Employees work on a loudspeaker production line of a factory in east China's Anhui Province, December 7, 2021. /CFP

China's factory activity grew at its fastest pace in six months in December, driven by production hikes and easing price pressures, but a weaker job market and business confidence added uncertainty, a private survey showed on Tuesday. 

The Caixin/Markit Manufacturing Purchasing Managers' Index (PMI) rose to 50.9 in December – its highest level since June. Economists in a Reuters poll had expected the index to rise to 50.0, which separates growth from contraction on a monthly basis, from November's 49.9. 
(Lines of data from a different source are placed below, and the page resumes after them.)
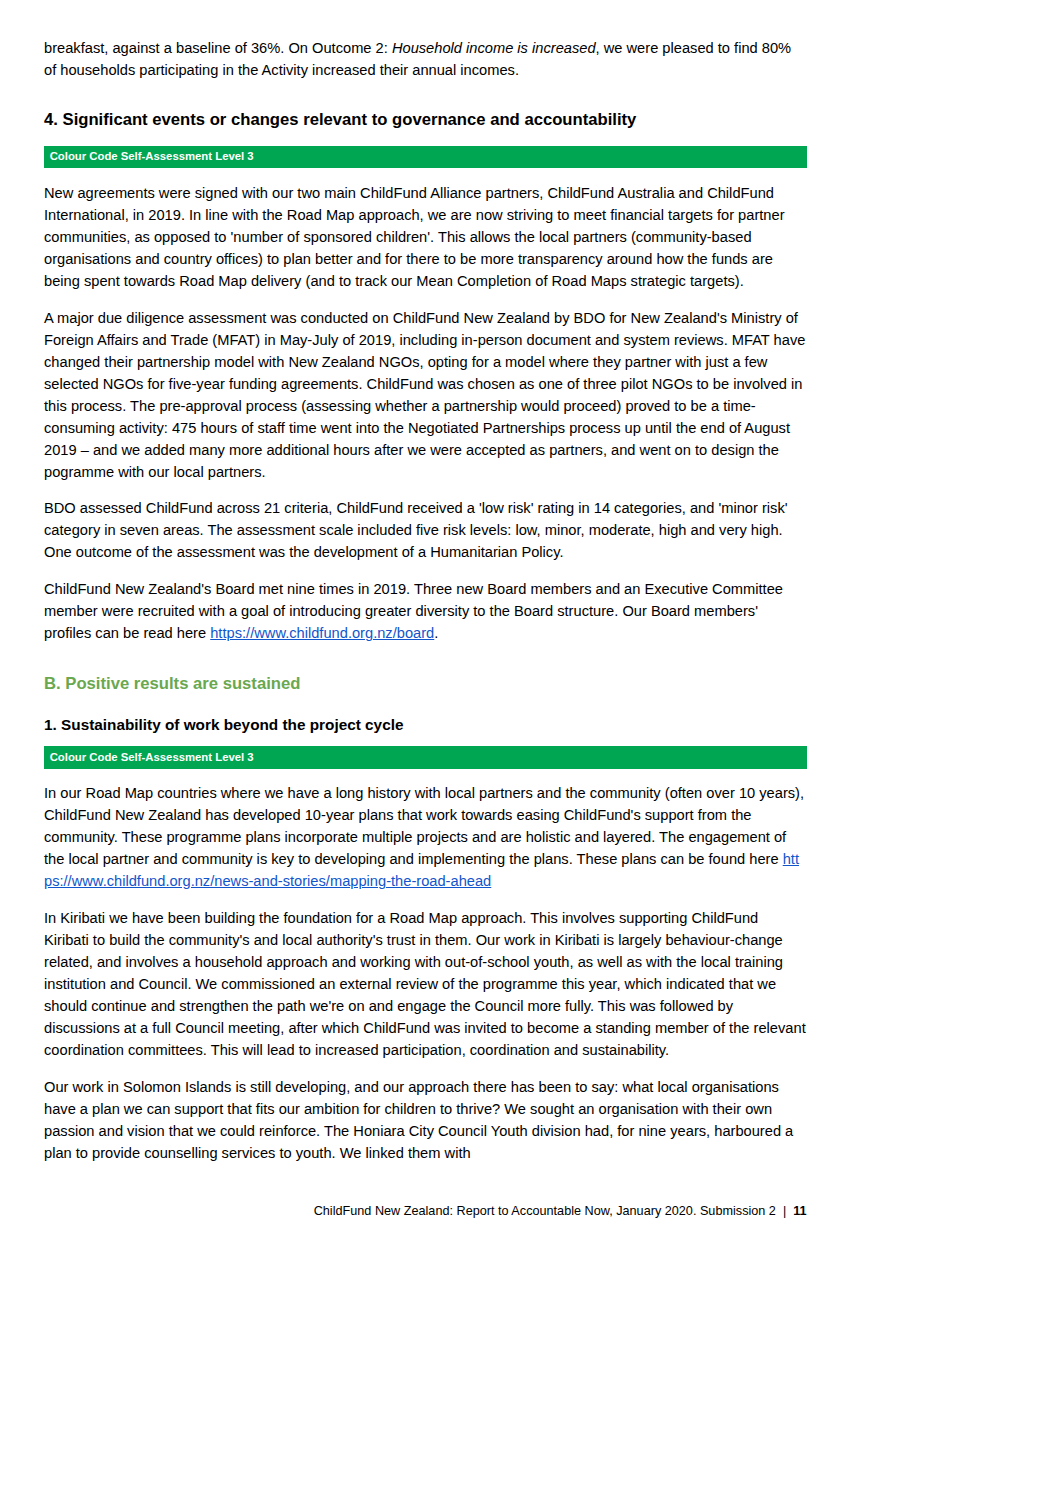breakfast, against a baseline of 36%. On Outcome 2: Household income is increased, we were pleased to find 80% of households participating in the Activity increased their annual incomes.
4. Significant events or changes relevant to governance and accountability
Colour Code Self-Assessment Level 3
New agreements were signed with our two main ChildFund Alliance partners, ChildFund Australia and ChildFund International, in 2019. In line with the Road Map approach, we are now striving to meet financial targets for partner communities, as opposed to 'number of sponsored children'. This allows the local partners (community-based organisations and country offices) to plan better and for there to be more transparency around how the funds are being spent towards Road Map delivery (and to track our Mean Completion of Road Maps strategic targets).
A major due diligence assessment was conducted on ChildFund New Zealand by BDO for New Zealand's Ministry of Foreign Affairs and Trade (MFAT) in May-July of 2019, including in-person document and system reviews. MFAT have changed their partnership model with New Zealand NGOs, opting for a model where they partner with just a few selected NGOs for five-year funding agreements. ChildFund was chosen as one of three pilot NGOs to be involved in this process. The pre-approval process (assessing whether a partnership would proceed) proved to be a time-consuming activity: 475 hours of staff time went into the Negotiated Partnerships process up until the end of August 2019 – and we added many more additional hours after we were accepted as partners, and went on to design the pogramme with our local partners.
BDO assessed ChildFund across 21 criteria, ChildFund received a 'low risk' rating in 14 categories, and 'minor risk' category in seven areas. The assessment scale included five risk levels: low, minor, moderate, high and very high. One outcome of the assessment was the development of a Humanitarian Policy.
ChildFund New Zealand's Board met nine times in 2019. Three new Board members and an Executive Committee member were recruited with a goal of introducing greater diversity to the Board structure. Our Board members' profiles can be read here https://www.childfund.org.nz/board.
B. Positive results are sustained
1. Sustainability of work beyond the project cycle
Colour Code Self-Assessment Level 3
In our Road Map countries where we have a long history with local partners and the community (often over 10 years), ChildFund New Zealand has developed 10-year plans that work towards easing ChildFund's support from the community. These programme plans incorporate multiple projects and are holistic and layered. The engagement of the local partner and community is key to developing and implementing the plans. These plans can be found here https://www.childfund.org.nz/news-and-stories/mapping-the-road-ahead
In Kiribati we have been building the foundation for a Road Map approach. This involves supporting ChildFund Kiribati to build the community's and local authority's trust in them. Our work in Kiribati is largely behaviour-change related, and involves a household approach and working with out-of-school youth, as well as with the local training institution and Council. We commissioned an external review of the programme this year, which indicated that we should continue and strengthen the path we're on and engage the Council more fully. This was followed by discussions at a full Council meeting, after which ChildFund was invited to become a standing member of the relevant coordination committees. This will lead to increased participation, coordination and sustainability.
Our work in Solomon Islands is still developing, and our approach there has been to say: what local organisations have a plan we can support that fits our ambition for children to thrive? We sought an organisation with their own passion and vision that we could reinforce. The Honiara City Council Youth division had, for nine years, harboured a plan to provide counselling services to youth. We linked them with
ChildFund New Zealand: Report to Accountable Now, January 2020. Submission 2 | 11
The relative strength in the Caixin PMI tallies with an official survey released on Friday which showed China's factory activity edged up.

Factory output increased at the fastest pace in a year, the private survey showed, helped by easing price pressures. A gauge of input prices fell to the lowest level since May 2020.

Soaring raw materials prices, which have weighed on manufacturers, have eased recently amid government efforts to increase supply and stabilize prices.

But the survey also showed new export orders fell, albeit at a slower pace, and a gauge for employment continued to contract, hitting the lowest level since February.

"Supply was strong and demand rebounded. With the easing of supply constraints, output expanded for the second month in a row and at a faster pace," said Wang Zhe, senior economist at Caixin Insight Group. 

"But the job market was still under pressure and businesses were less optimistic, indicating unstable economic recovery. The repeated COVID-19 flare-ups and sluggish overseas demand were factors of instability," Wang said. 

The world's second-largest economy has lost momentum since early summer after rebounding from last year's pandemic slump, weighed down by a slowing manufacturing sector, debt problems in the property market, and small-scale COVID-19 outbreaks. 

Analysts expect a further slowdown in fourth-quarter gross domestic product, after the economy grew 4.9 percent in July-September. 

East China's Zhejiang Province saw a small-scale COVID-19 outbreak in December, which has now subsided, but some firms were forced to suspend production. 

In the northwest, the industrial and tech hub of Xi'an has seen a local outbreak continuing to spread and the city of 13 million people is now locked down.

The central bank has said it will keep monetary policy flexible as it seeks to stabilize growth and lower financing costs for businesses amid growing economic headwinds. 

"Policymakers should focus on shoring up employment as well as on targeted support to small and midsize businesses," added Wang.